On Monday, April 12, William Jewell College announced the formation of a Racial Reconciliation Commission. The official email announcement is printed below.
Hello, Jewell Family:
Today, with the endorsement of the William Jewell College Board of Trustees, I am launching an initiative that I believe will be among the most significant—and generative—in the College’s history.
It is important to me and the Board that our Jewell Family be the first to hear of this important endeavor, which will be shared broadly later today.
As you know, our Jewell community is working with intent and purpose to create a diverse and equitable culture at Jewell. Our aim is to advance the shared prosperity of our Region by educating and graduating diverse, critical thinkers who are devoted to creating opportunities without barriers for everyone in Kansas City. I recently hired Dr. Rodney Smith to lead these efforts as the founding Vice President for Access and Engagement.
As part of this work, the Board of Trustees and I recognize that it is time we address and speak to our history, and in particular our founding in 1849. Accordingly, today I am founding a Racial Reconciliation Commission at William Jewell College, Chaired by Dr. Rodney Smith, and guided by experts within our faculty, our Liberty and Kansas City communities, and the Black Archives of Mid-America Kansas City. Use this link to access our press release and video announcing the launching of the Commission
To be clear, this endeavor will include acknowledging that many of our founders were slaveholders; the Commission also is likely to uncover evidence that enslaved people worked on our campus. These are historical facts we cannot change. But we can give voice to our past and then allow that past to inform our future.

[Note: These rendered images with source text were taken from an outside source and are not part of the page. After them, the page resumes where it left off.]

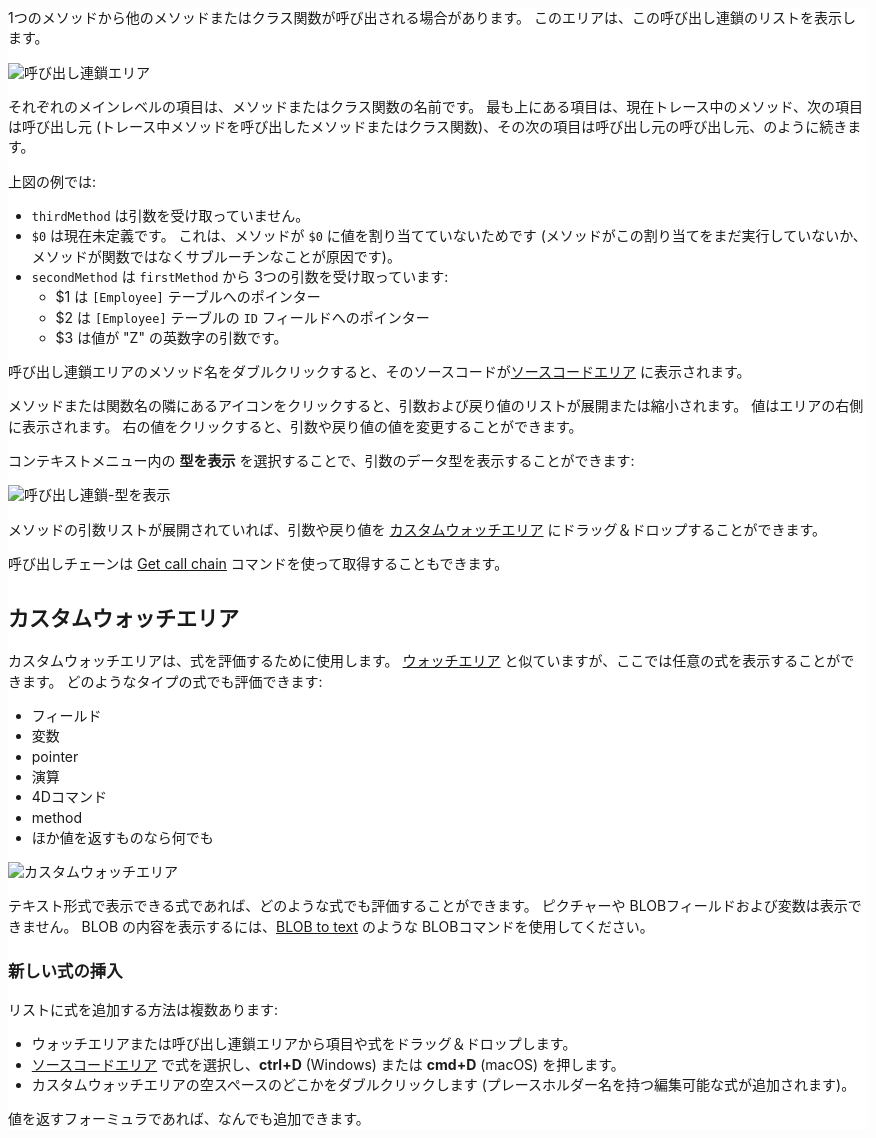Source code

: 1つのメソッドから他のメソッドまたはクラス関数が呼び出される場合があります。 このエリアは、この呼び出し連鎖のリストを表示します。

![呼び出し連鎖エリア](assets/en/Debugging/call-chain-example.png)

それぞれのメインレベルの項目は、メソッドまたはクラス関数の名前です。 最も上にある項目は、現在トレース中のメソッド、次の項目は呼び出し元 (トレース中メソッドを呼び出したメソッドまたはクラス関数)、その次の項目は呼び出し元の呼び出し元、のように続きます。

上図の例では:

* `thirdMethod` は引数を受け取っていません。
* `$0` は現在未定義です。 これは、メソッドが `$0` に値を割り当てていないためです (メソッドがこの割り当てをまだ実行していないか、メソッドが関数ではなくサブルーチンなことが原因です)。
* `secondMethod` は `firstMethod` から 3つの引数を受け取っています:
    * $1 は `[Employee]` テーブルへのポインター
    * $2 は `[Employee]` テーブルの `ID` フィールドへのポインター
    * $3 は値が "Z" の英数字の引数です。

呼び出し連鎖エリアのメソッド名をダブルクリックすると、そのソースコードが[ソースコードエリア](#ソースコードエリア) に表示されます。

メソッドまたは関数名の隣にあるアイコンをクリックすると、引数および戻り値のリストが展開または縮小されます。 値はエリアの右側に表示されます。 右の値をクリックすると、引数や戻り値の値を変更することができます。

コンテキストメニュー内の **型を表示** を選択することで、引数のデータ型を表示することができます:

![呼び出し連鎖-型を表示](assets/en/Debugging/callChainShowTypes.png)

メソッドの引数リストが展開されていれば、引数や戻り値を [カスタムウォッチエリア](#カスタムウォッチエリア) にドラッグ＆ドロップすることができます。

呼び出しチェーンは [Get call chain](https://doc.4d.com/4dv19/help/command/ja/page1662.html) コマンドを使って取得することもできます。

## カスタムウォッチエリア

カスタムウォッチエリアは、式を評価するために使用します。 [ウォッチエリア](#ウォッチエリア) と似ていますが、ここでは任意の式を表示することができます。 どのようなタイプの式でも評価できます:

* フィールド
* 変数
* pointer
* 演算
* 4Dコマンド
* method
* ほか値を返すものなら何でも

![カスタムウォッチエリア](assets/en/Debugging/custom-watch-pane.png)

テキスト形式で表示できる式であれば、どのような式でも評価することができます。 ピクチャーや BLOBフィールドおよび変数は表示できません。 BLOB の内容を表示するには、[BLOB to text](https://doc.4d.com/4dv19/help/command/ja/page555.html) のような BLOBコマンドを使用してください。

### 新しい式の挿入

リストに式を追加する方法は複数あります:

* ウォッチエリアまたは呼び出し連鎖エリアから項目や式をドラッグ＆ドロップします。
* [ソースコードエリア](#ソースコードエリア) で式を選択し、**ctrl+D**  (Windows) または **cmd+D** (macOS) を押します。
* カスタムウォッチエリアの空スペースのどこかをダブルクリックします (プレースホルダー名を持つ編集可能な式が追加されます)。

値を返すフォーミュラであれば、なんでも追加できます。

The work of the Commission will not be undertaken lightly—nor will it occur in haste or be influenced by any one perspective—because the predicate of our effort is simple: Facts aren’t frightening. It is our duty to tell Jewell’s story deliberately and thoughtfully over the course of the next year with the aim of finding and expressing both an historical and moral truth about the racial history of William Jewell College spanning the years of our founding until today.

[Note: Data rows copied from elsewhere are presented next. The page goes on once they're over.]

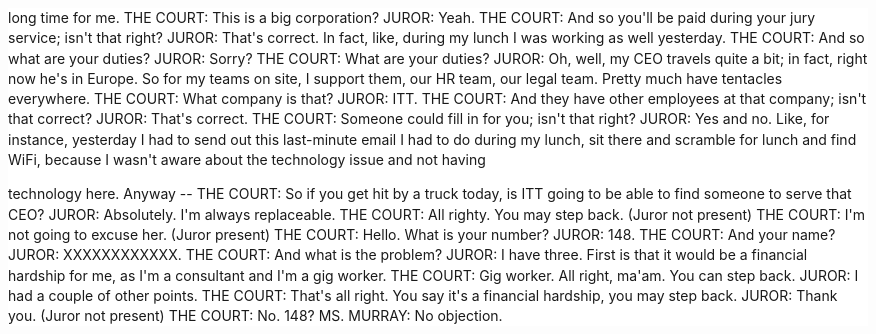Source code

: 

long time for me.
THE COURT: This is a big corporation?
JUROR: Yeah.
THE COURT: And so you'll be paid during your jury
service; isn't that right?
JUROR: That's correct. In fact, like, during my
lunch I was working as well yesterday.
THE COURT: And so what are your duties?
JUROR: Sorry?
THE COURT: What are your duties?
JUROR: Oh, well, my CEO travels quite a bit; in fact,
right now he's in Europe. So for my teams on site, I support
them, our HR team, our legal team. Pretty much have tentacles
everywhere.
THE COURT: What company is that?
JUROR: ITT.
THE COURT: And they have other employees at that
company; isn't that correct?
JUROR: That's correct.
THE COURT: Someone could fill in for you; isn't that
right?
JUROR: Yes and no. Like, for instance, yesterday I
had to send out this last-minute email I had to do during my
lunch, sit there and scramble for lunch and find WiFi, because
I wasn't aware about the technology issue and not having



technology here. Anyway --
THE COURT: So if you get hit by a truck today, is ITT
going to be able to find someone to serve that CEO?
JUROR: Absolutely. I'm always replaceable.
THE COURT: All righty. You may step back.
(Juror not present)
THE COURT: I'm not going to excuse her.
(Juror present)
THE COURT: Hello. What is your number?
JUROR: 148.
THE COURT: And your name?
JUROR: XXXXXXXXXXXX.
THE COURT: And what is the problem?
JUROR: I have three.
First is that it would be a financial hardship for me,
as I'm a consultant and I'm a gig worker.
THE COURT: Gig worker. All right, ma'am.
You can step back.
JUROR: I had a couple of other points.
THE COURT: That's all right. You say it's a
financial hardship, you may step back.
JUROR: Thank you.
(Juror not present)
THE COURT: No. 148?
MS. MURRAY: No objection.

I am grateful to Commission members and community advisors for giving of their intellectual energy to this vital initiative, including the following individuals:
- Dr. Rodney Smith, Commission Chair and Vice President for Access and Engagement
- Dr. Donna Gardner, Chair of the Education Department
- Brynesha Griffin-Bey, Student Representative
- Moses Harper, Assistant Football Coach
- Marcus Jones, Student and Treasurer of the Black Student Alliance
- Dr. Anthony Maglione, Director of Choral Studies
- Chris McCabe, Head Men’s Basketball Coach
- Mark Mathes, Distinguished Alumnus and Liberty Historian
- Hayley Michael, Student Participant in “Slavery, Memory, and Justice” Course
- Clark Morris, Vice President for Advancement
- Hunter O’Connor, Student and Kappa Alpha Order Number One
- Keith Pence, William Jewell College Trustee
- Dr. Andy Pratt, Dean Emeritus of the Chapel
- Eileen Houston-Stewart, William Jewell Trustee Emerita and Alumna
- Dr. Vernon Howard, Distinguished Alumnus and President, Southern Christian Leadership Conference of Greater Kansas City
- Dr. Cecelia Robinson, Professor Emerita and Historian of Clay County African American Legacy, Inc.
Advisors to the Commission
- Vincent Paul Gauthier — Kansas City Community Advisor
- Dr. David Sallee, President Emeritus of William Jewell College — Liberty Community Advisor
- Dr. Chris Wilkins — Faculty Expert Advisor on Slavery, Memory, and Justice
- Dr. Carmaletta Williams and The Black Archives of Mid-America Kansas City — Research Advisor
As the work of the Commission unfolds, Dr. Smith and I will serve as spokespeople for the Board, sharing our William Jewell story with the larger community in the days and months ahead. Please forward any inquiries from community members or media to Cara Dahlor at email@example.com, and she will coordinate communication on behalf of the College.
I’m proud to serve as President of an institution of higher learning that embraces this opportunity with transparency and authenticity. The Board and I see the upcoming work of the Commission as a driving force for good on The Hill and beyond. I know you join us in being open to what we will discover, honest about its impact, and hopeful for the vibrant future of William Jewell College and our Region.